The Economist: Total Factor Productivity is China's Secret Sauce

In the latest issue of The Economist, we get a great article about why Productivity Growth is perhaps the single most important gauge of an economy’s strength.  More importantly, we read about Total Factor Productivity, a measure by which China leaves everyone in the dust.

Here’s what it’s all about…

A better gauge of an economy’s use of resources is “total factor productivity” (TFP), which tries to assess the efficiency with which both capital and labour are used. Once a country’s labour force stops growing and an increasing capital stock causes the return on new investment to decline, TFP becomes the main source of future economic growth. Unfortunately TFP is much harder to measure than labour productivity. It is calculated as the percentage increase in output that is not accounted for by changes in the volume of inputs of capital and labour. So if the capital stock and the workforce both rise by 2% and output rises by 3%, TFP goes up by 1%. Measuring hours worked is fairly easy, but different ways of valuing a country’s capital stock can produce different results.

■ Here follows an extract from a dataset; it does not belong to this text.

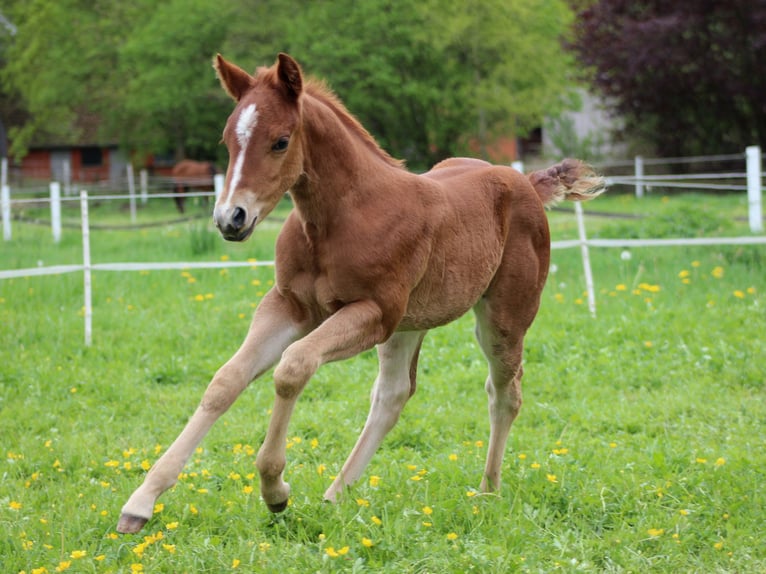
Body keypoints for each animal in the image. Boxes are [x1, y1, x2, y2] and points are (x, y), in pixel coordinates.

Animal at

So how does China’s TFP stack up against that of the rest of the world?

Chopsticks

from The Economist

The OECD publishes figures for its rich-country members. These show that since 1990, average TFP growth has been remarkably similar in America, Japan, Germany, Britain and France, at around 1% a year. A recent report by Andrew Cates, an economist at UBS, attempts to estimate TFP growth in emerging economies over the past two decades (see chart). He calculates that China has had by far the fastest annual rate of TFP growth, at around 4%. Probably no other country in history has enjoyed such rapid efficiency gains.

It was interesting to see how unproductive BRIC nations Brazil and Russia have been based on this measure versus China and India.